Tuesday, June 11, 2013

Who is the "blonde assassin"?

One interpretation is that the "blond assassin" in the poem refers to the frost mentioned two lines previously. The frost is personified as beheading "any happy Flower," and this personification is continued in the line, "The blond assassin passes on." The frost is described as blond perhaps to compound the impression that it is cold, not just literally but emotionally. It "beheads" the flower with no hesitation or compassion. The word assassin also emphasizes this idea that the frost is a cold, unemotional killer.
A second interpretation is that the "blond assassin" refers to the sun. The word "blond" would be a more fitting description of the yellow color of the sun. The sun also might be an assassin in the sense that it looks on seemingly with indifference ("The Sun proceeds unmoved") rather than prevent the frost from beheading the flower. It thus might be said to contribute to the death of the flower, indirectly. The sun also presumably kills the frost, in accordance with the natural cycle of seasons that Dickinson alludes to in the poem, and so might be considered an "assassin" in this sense too.


In this very short poem, the "blond assassin" is winter or, at least, the frosty cold that comes ahead of the actual season.
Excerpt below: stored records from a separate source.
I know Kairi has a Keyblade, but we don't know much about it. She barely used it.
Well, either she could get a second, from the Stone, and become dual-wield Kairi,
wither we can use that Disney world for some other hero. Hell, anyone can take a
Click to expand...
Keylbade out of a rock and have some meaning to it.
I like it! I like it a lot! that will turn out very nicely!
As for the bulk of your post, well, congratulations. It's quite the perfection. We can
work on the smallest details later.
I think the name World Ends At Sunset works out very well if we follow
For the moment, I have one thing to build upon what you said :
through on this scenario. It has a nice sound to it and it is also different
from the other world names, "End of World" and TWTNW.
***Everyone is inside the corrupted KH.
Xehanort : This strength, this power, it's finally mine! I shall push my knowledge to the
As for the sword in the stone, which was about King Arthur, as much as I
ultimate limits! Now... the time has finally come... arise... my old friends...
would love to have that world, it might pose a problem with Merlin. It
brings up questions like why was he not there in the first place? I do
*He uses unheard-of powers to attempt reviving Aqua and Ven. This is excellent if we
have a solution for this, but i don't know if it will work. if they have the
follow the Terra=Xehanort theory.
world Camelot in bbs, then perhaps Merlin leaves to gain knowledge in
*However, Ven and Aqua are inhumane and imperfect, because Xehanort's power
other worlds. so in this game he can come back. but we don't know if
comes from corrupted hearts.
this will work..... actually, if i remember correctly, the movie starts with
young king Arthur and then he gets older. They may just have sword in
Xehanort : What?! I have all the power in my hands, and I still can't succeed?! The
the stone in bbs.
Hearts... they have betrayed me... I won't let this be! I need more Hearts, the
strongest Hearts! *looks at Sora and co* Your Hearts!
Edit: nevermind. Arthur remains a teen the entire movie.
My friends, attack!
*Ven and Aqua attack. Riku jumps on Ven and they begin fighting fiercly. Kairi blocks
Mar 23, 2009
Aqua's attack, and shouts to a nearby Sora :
In the first stanza, the narrator says that the "frost beheads" the happy flower with "accidental power" while the unsuspecting flower plays (as in summer or early fall); in other words, the frost doesn't mean to kill the flower, but it cannot help it because this is simply what frost, what the cold, does. As a killer, the narrator refers to the frost as an "assassin" in line 5, and the adjective "blond" seems to refer to the frost's coloring. It does not refer to the frost's blond hair, but, rather, the frost is very pale and fair, like blond hair is. This paleness or fairness is what is referred to by the word "blond."